> _Work required_:
What must be written out is each line from the one holding "index tip: (236, 142)" through the end of the records, word for word, minus any pictures.

> _Data extract_:
== Segment start ==
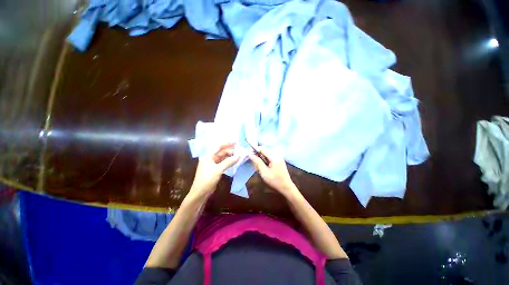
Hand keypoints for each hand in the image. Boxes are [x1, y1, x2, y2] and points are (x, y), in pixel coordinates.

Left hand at [189, 143, 238, 198]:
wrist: (200, 193)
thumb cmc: (207, 180)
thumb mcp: (218, 170)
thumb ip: (228, 162)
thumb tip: (238, 156)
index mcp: (208, 155)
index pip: (218, 146)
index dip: (227, 143)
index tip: (236, 142)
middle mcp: (210, 158)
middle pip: (221, 151)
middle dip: (230, 150)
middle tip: (240, 151)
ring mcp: (213, 163)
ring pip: (223, 157)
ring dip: (230, 156)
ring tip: (239, 155)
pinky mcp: (215, 169)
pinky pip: (223, 162)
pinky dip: (229, 161)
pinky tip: (235, 161)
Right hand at [249, 147, 296, 197]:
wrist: (286, 187)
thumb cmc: (275, 180)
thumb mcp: (264, 172)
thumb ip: (257, 162)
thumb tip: (250, 154)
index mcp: (274, 156)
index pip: (262, 148)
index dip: (255, 150)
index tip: (250, 156)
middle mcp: (277, 154)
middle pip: (264, 150)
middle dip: (258, 156)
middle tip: (255, 166)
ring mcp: (278, 157)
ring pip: (266, 154)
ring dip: (261, 159)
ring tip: (259, 169)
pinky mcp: (279, 160)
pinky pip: (269, 157)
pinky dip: (265, 161)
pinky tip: (264, 168)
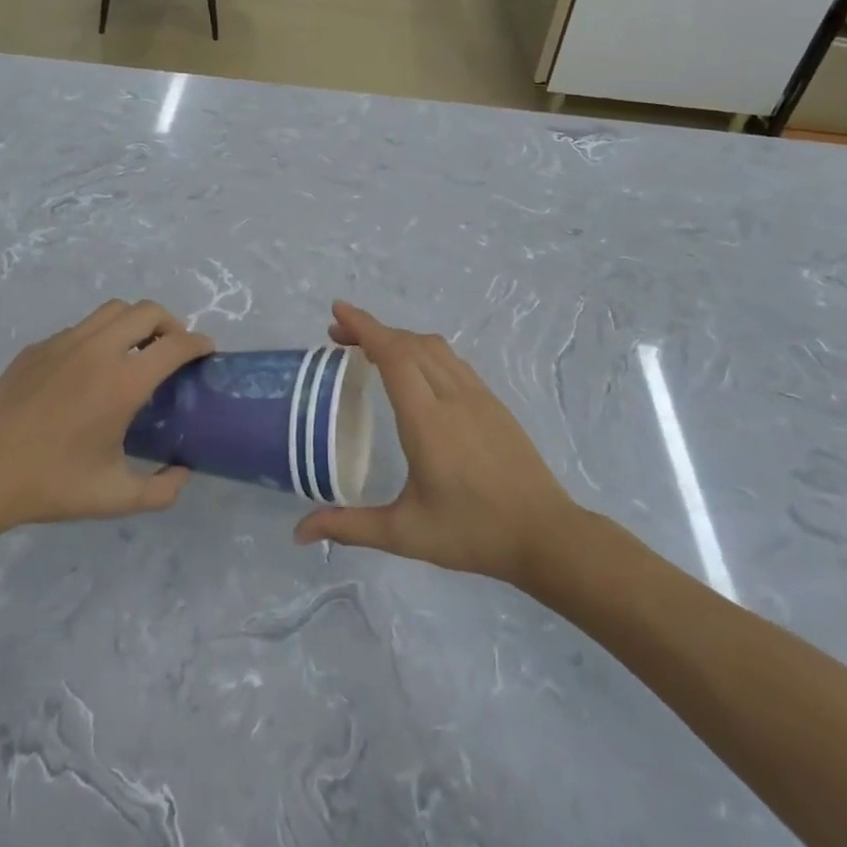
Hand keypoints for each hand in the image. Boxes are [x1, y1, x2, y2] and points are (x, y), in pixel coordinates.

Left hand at [0, 300, 213, 542]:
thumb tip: (184, 472)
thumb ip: (162, 490)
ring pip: (113, 310)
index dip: (199, 343)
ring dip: (135, 323)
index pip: (175, 344)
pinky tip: (90, 371)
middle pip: (147, 311)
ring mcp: (64, 343)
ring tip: (135, 352)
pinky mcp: (38, 348)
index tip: (207, 352)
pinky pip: (81, 328)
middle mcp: (98, 351)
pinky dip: (100, 336)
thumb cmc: (51, 485)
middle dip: (170, 323)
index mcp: (123, 383)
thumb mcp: (115, 498)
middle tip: (172, 351)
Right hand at [293, 302, 576, 586]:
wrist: (545, 534)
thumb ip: (350, 527)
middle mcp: (453, 397)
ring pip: (434, 348)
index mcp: (427, 421)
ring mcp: (478, 396)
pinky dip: (423, 352)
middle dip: (372, 330)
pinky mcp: (493, 403)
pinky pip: (452, 361)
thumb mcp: (405, 533)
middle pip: (410, 343)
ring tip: (370, 349)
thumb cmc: (472, 533)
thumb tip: (301, 531)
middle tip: (338, 335)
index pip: (393, 355)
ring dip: (399, 338)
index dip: (364, 327)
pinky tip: (413, 372)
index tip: (338, 311)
== Segment end ==
> _Reply to the exercise_:
index tip: (236, 142)
middle mcp: (210, 158)
middle pip: (221, 151)
middle dip: (230, 150)
middle tip: (240, 151)
ring mcp: (213, 163)
ring pip: (223, 157)
ring dip: (230, 156)
ring tip: (239, 155)
pinky mcp: (215, 169)
pinky pip: (223, 162)
pinky dip: (229, 161)
pinky tip: (235, 161)
Right hand at [249, 147, 296, 197]:
wrist: (286, 187)
thumb cmc: (275, 180)
thumb mcp: (264, 172)
thumb ip: (257, 162)
thumb tip: (250, 154)
index mcp: (274, 156)
index pip: (262, 148)
index dip: (255, 150)
index tip: (250, 156)
middle mcp: (277, 154)
middle pip: (264, 150)
middle dip: (258, 156)
middle tip: (255, 166)
ring mcp: (278, 157)
ring pip: (266, 154)
ring dip: (261, 159)
ring tip: (259, 169)
pinky mcp: (279, 160)
pinky pip: (269, 157)
pinky dip: (265, 161)
pinky tip: (264, 168)
Hand keypoints for each hand in the image. Boxes are [x1, y1, x2, y2] and points are (x, y), in pixel coordinates.

Left hand at [0, 300, 213, 542]:
thumb tip: (184, 472)
thumb ip: (162, 490)
ring pip: (113, 310)
index dip: (199, 343)
ring dip: (135, 323)
index pip: (175, 344)
pinky tip: (90, 371)
middle pip: (147, 311)
ring mcp: (64, 343)
ring tip: (135, 352)
pinky mcp: (38, 348)
index tip: (207, 352)
pinky pip: (81, 328)
middle mcp: (98, 351)
pinky dip: (100, 336)
thumb cmc: (51, 485)
middle dip: (170, 323)
index mcp: (123, 383)
thumb mcp: (115, 498)
middle tip: (172, 351)
Right hand at [293, 302, 576, 586]:
wrist: (545, 534)
thumb ip: (350, 527)
middle mcp: (453, 397)
ring pip: (434, 348)
index mcp: (427, 421)
ring mcp: (478, 396)
pinky dip: (423, 352)
middle dip: (372, 330)
pinky mcp: (493, 403)
pinky pip: (452, 361)
thumb mcp: (405, 533)
middle pip: (410, 343)
ring tip: (370, 349)
thumb cmc: (472, 533)
thumb tip: (301, 531)
middle tip: (338, 335)
index pip: (393, 355)
ring dip: (399, 338)
index dip: (364, 327)
pinky tip: (413, 372)
index tip: (338, 311)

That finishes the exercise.